News and STORIES
Foster Has Primetime-Worthy Field, Max is Back
Foster Has Strong Field Despite Downgrade
Considered one of America’s best races for older horses, Stephen Foster has a list of winners including Breeder’s Cup Classic victors Blame, Curlin and Fort Larned. Since 1982, the race, named in honor of the songwriter bearing its name, has been part of the calendar of America’s elite runners. Over the winter, the race lost its Grade I status and became a Grade II affair.

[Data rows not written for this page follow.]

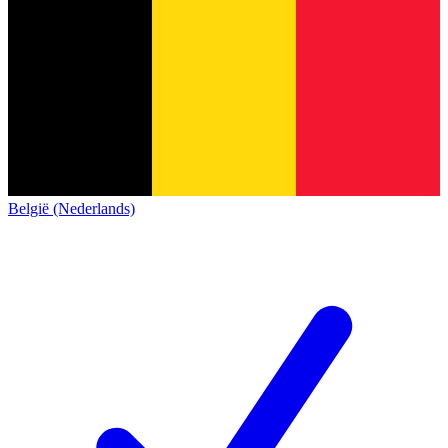
België (Nederlands)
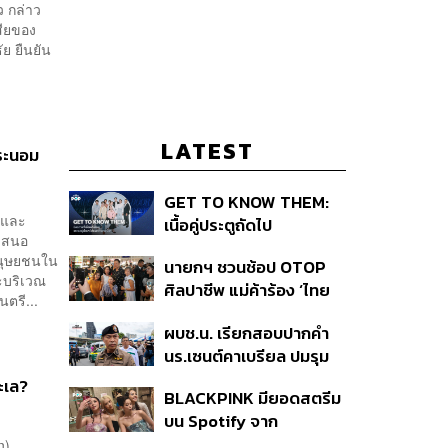
ว กล่าว
สียของ
ย ยืนยัน
LATEST
ระนอม
GET TO KNOW THEM:
ี และ
เนื้อคู่ประตูถัดไป
้เสนอ
มนุษยชนใน
นายกฯ ชวนช้อป OTOP
ทะบริเวณ
ศิลปาชีพ แม่ค้าร้อง ‘ไทย
ตรี...
ช่วยไทย พลัส’ สุดยอด
ผบช.น. เรียกสอบปากคำ
ถามมีต่อไหม นายกฯ ตอบ
นร.เซนต์คาเบรียล ปมรุม
‘เดี๋ยวจะพยายาม’
ทำร้ายเพื่อน-ใช้ปืนขู่ สั่ง
ะเล?
BLACKPINK มียอดสตรีม
ดำเนินคดีแล้ว
บน Spotify จาก
ประเทศไทยสูงถึง 536 ล้าน
on)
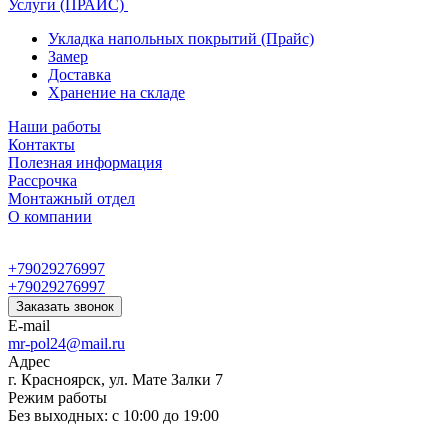
Услуги (ПРАЙС)
Укладка напольных покрытий (Прайс)
Замер
Доставка
Хранение на складе
Наши работы
Контакты
Полезная информация
Рассрочка
Монтажный отдел
О компании
+79029276997
+79029276997
Заказать звонок
E-mail
mr-pol24@mail.ru
Адрес
г. Красноярск, ул. Мате Залки 7
Режим работы
Без выходных: с 10:00 до 19:00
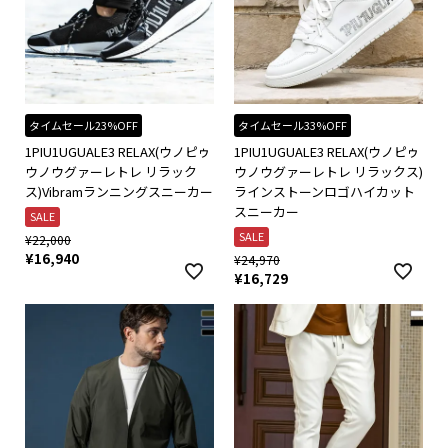
タイムセール23%OFF
タイムセール33%OFF
1PIU1UGUALE3 RELAX(ウノピゥ
1PIU1UGUALE3 RELAX(ウノピゥ
ウノウグァーレトレ リラック
ウノウグァーレトレ リラックス)
ス)Vibramランニングスニーカー
ラインストーンロゴハイカット
スニーカー
SALE
SALE
¥
22,000
¥
16,940
¥
24,970
¥
16,729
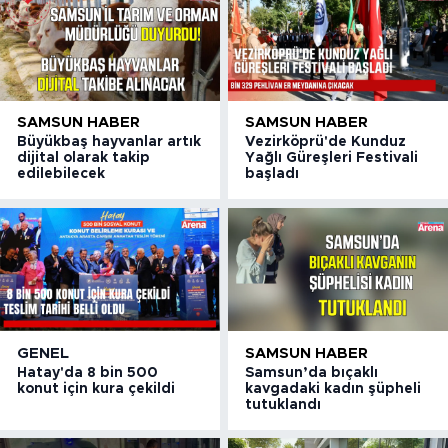
SAMSUN HABER
SAMSUN HABER
Büyükbaş hayvanlar artık
Vezirköprü'de Kunduz
dijital olarak takip
Yağlı Güreşleri Festivali
edilebilecek
başladı
GENEL
SAMSUN HABER
Hatay'da 8 bin 500
Samsun’da bıçaklı
konut için kura çekildi
kavgadaki kadın şüpheli
tutuklandı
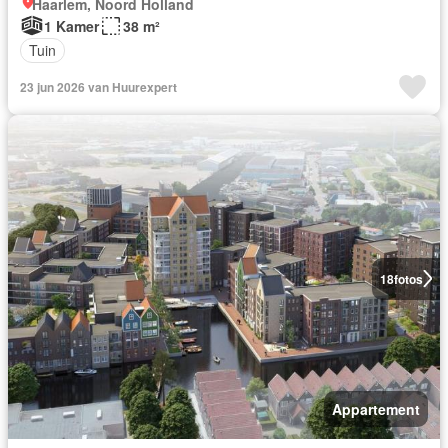
Haarlem, Noord Holland
1 Kamer
38 m²
Tuin
23 jun 2026 van Huurexpert
18
fotos
Appartement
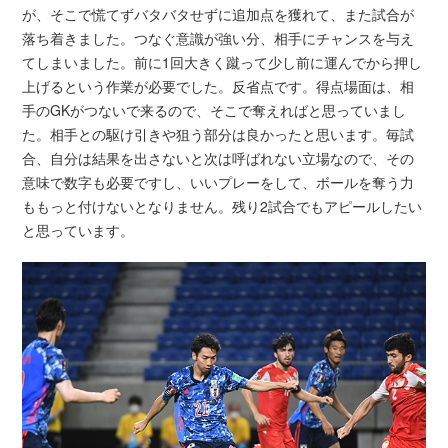
が、そこで慌てずバタバタせずに追加点を獲れて、また試合が
落ち着きました。つなぐ意識が強い分、相手にチャンスを与え
てしまいました。前に1回大きく蹴って少し前に運んでから押し
上げるという作業が必要でした。反省点です。得点場面は、相
手のGKがつないで来るので、そこで奪えればと思っていまし
た。相手との駆け引きや狙う部分は良かったと思います。毎試
合、自分は結果を出さないと次は呼ばれない立場なので、その
意味で数字も必要ですし、いいプレーをして、ボールを奪う力
ももっと付けないとなりません。残り2試合でもアピールしたい
と思っています。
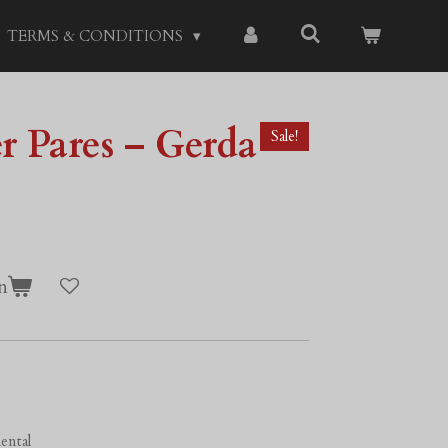
TERMS & CONDITIONS
r Pares – Gerda
Sale!
n
ental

It still features some of the best horses in training and will entertain fans Saturday night during NBCSN’s live telecast from Churchill Downs.
Gift Box, Tenfold, Yoshida, Seeking the Soul, Quip, and Tom’s d’Etat form a core of favorites in a 12-horse field that would be the envy of many a Grade 1 race on this continent. Run as a handicap since its 1982 inaugural, the Foster will be run for the first time under allowance conditions, with weights ranging from 125 pounds (Gift Box) to 123 (Quip) to 121 for all the rest.
Gift Box, winner of the Santa Anita Handicap in March in a ferocious duel with the highly regarded McKinzie, arrived here Tuesday in good stead from his Southern California base. The 6-year-old horse is owned by Hronis Racing, trained by John Sadler, and will break from post 6 with Joel Rosario aboard. That’s the same trio who teamed to win the Breeders’ Cup Classic here last fall with Accelerate.
“You don’t want to get ahead of yourself, but yes, the Win and You’re In was a good reason for flying him back east,” Sadler told drf.com. “The horse is very sharp, training very well.”
Tenfold, winner of the May 17 Pimlico Special last out in what trainer Steve Asmussen described as “a breakthrough performance,” will have Ricardo Santana Jr. back aboard when they leave from post 7.
“We always believed he had the talent to compete at this level,” Asmussen, whose two Foster winners, Curlin (2008) and Gun Runner (2017), both earned Horse of the Year honors in those years, told drf.com.
Maximum Security to Make a Return
Jason Servis is based at Monmouth Park and has a long history with the MP racing office despite its revolving door of Racing Secretaries. To that end, the veteran conditioner has decided to enter his prized pupil Maximum Security in the Pegasus, a $150,000 ungraded stakes on the dirt going 1 1/8 Sunday. The spot is a tuneup for the Haskell and possibly the Travers, two races that Servis’ horse will likely face stiff competition and will definitely run for purses exceeding $1M.
Servis considered training Maximum Security — first across the wire last time in the Kentucky Derby, but disqualified to 17th due to interference — straight up to the Haskell. Earlier this week, the trainer also ordered bloodwork, as he wondered whether the Gary and Mary West homebred had returned to his Derby levels.
“He’s fit,” Servis told horseracingnation.com after receiving the results. “It’s just that I am looking at three races in (69) days – the Pegasus, the Haskell, and then you have the Travers. The spacing is good. From the Kentucky Derby to (the Pegasus) is six weeks. Then you get 34 days (until the Haskell), and then you get 35 days (until the Travers). You put it all together, and it’s three races in (69) days. That’s a lot.”
Maximum Security landed Post 2 in a Pegasus field of six. Servis also has winner Direct Order in, while the primary competition figures to come from the Todd Pletcher barn. Last Judgment joins King for a Day, winner of the Sir Barton on Preakness Stakes day.
Since the first Saturday in May, Servis has breezed his star sophomore twice, with Servis saying along the way that “he’s 5-for-5 in my eyes.”